Sunk costs: Just because you spent money on something doesn’t mean that you need to use it. The money/time’s already spent.
Feel the hurt: people who design software should have to do tech support for it. By sharing the annoyance, you’ll fix the most urgent problems first.
Release:
“Code Smells”: when you write something and think “I never want to touch that again.” BAD!
At a SXSW panel on Uses and Abuses of History in the Education of Designers:
Miodrag Mitrasinovic: the history of “contexts” is crucial to design education – “history is the history of artifacts in context; if you remove the artifact from its context, then you don’t get it.”
Meikle: Design history has traditionally been a sort of ‘great man’ discipline where the thing (rather than a given person) is the object of analysis; shift in emphasis toward process and larger context is useful from the perspective of history as a discipline.
Weed, just introduced by Steve Turnridge in a SXSW panel:
The concept is pretty basic: Weed rewards people who share files and respect artists’ rights.
You can play a Weed file three times for free on any PC. After three free plays, you’re asked to pay for the file. You can use any current Windows Media-compatible player software to play the file. The Weed software, which keeps track of your account information, is used to purchase files.
Once you purchase a Weed file, you’re free to play it all you want on up to three PCs. You also can burn the file to CD and play it on your stereo system, or transfer it to a portable device like the Creative Labs Nomad, the Rio S10, or any current Windows CE PDA.

#### [Task requirements]
**A.** According to the SXSW notes, how many times can a Weed file be played for free on a PC before payment is requested?
**B.** Continue the SXSW notes, picking up after the final sentence.

#### [Stored data]
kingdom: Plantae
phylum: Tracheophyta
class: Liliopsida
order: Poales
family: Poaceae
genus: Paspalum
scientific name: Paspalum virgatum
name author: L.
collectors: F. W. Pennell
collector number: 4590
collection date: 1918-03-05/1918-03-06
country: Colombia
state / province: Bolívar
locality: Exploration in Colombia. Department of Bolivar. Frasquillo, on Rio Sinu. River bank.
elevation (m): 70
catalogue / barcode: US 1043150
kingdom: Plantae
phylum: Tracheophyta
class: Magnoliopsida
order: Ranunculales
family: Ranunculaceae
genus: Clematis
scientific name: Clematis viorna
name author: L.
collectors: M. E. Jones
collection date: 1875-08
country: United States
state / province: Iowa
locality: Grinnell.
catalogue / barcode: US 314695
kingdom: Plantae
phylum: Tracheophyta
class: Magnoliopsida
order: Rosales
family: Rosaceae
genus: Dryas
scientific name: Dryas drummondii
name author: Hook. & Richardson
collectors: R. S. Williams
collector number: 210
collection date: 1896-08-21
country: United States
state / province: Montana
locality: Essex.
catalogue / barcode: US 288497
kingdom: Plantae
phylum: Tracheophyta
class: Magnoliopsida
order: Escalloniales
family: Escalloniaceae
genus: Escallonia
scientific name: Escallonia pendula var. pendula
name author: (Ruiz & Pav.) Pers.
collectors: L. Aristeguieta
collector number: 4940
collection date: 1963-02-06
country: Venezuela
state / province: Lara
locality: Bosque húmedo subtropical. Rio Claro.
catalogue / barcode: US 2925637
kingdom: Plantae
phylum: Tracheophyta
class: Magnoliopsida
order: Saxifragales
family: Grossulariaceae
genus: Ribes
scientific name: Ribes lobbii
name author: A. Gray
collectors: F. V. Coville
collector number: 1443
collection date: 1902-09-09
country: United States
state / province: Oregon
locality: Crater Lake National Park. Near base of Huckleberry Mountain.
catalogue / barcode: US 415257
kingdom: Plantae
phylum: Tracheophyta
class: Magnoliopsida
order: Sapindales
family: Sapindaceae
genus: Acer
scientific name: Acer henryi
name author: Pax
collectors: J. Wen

#### [Answers for the exercise]
**A.** Three times.

**B.**
Best of all, you can share Weed files with anyone you like, as long as the files remain in their original form as Windows Media files. And if someone you share a file with purchases that file, you’ll earn a payment for helping to distribute it.
Specifically, the artist always receives 50% of each sale, and the rest goes to those who helped distribute the file. You get 20%, the person who shared the file with you gets 10%, and the person who shared the file with that person gets 5% of the sale price. Weed receives the final 15% for service and software maintenance costs.
All purchases and distributor payments are made into your Weed account through PayPal. Deposits and withdrawals from your Weed account cost 50 cents, but all other transactions are free. You must have a PayPal account to make deposits to your Weed account.
Like I said before, enlist your users to evangelize for you…brilliant.
Waiting in the lobby with Dave, listening to an Audioblog post by Kevin saying that he’d just gotten a call from us and was on his way to the lobby to meet us.
Let the mammothly navelgazing overuse of technology commence!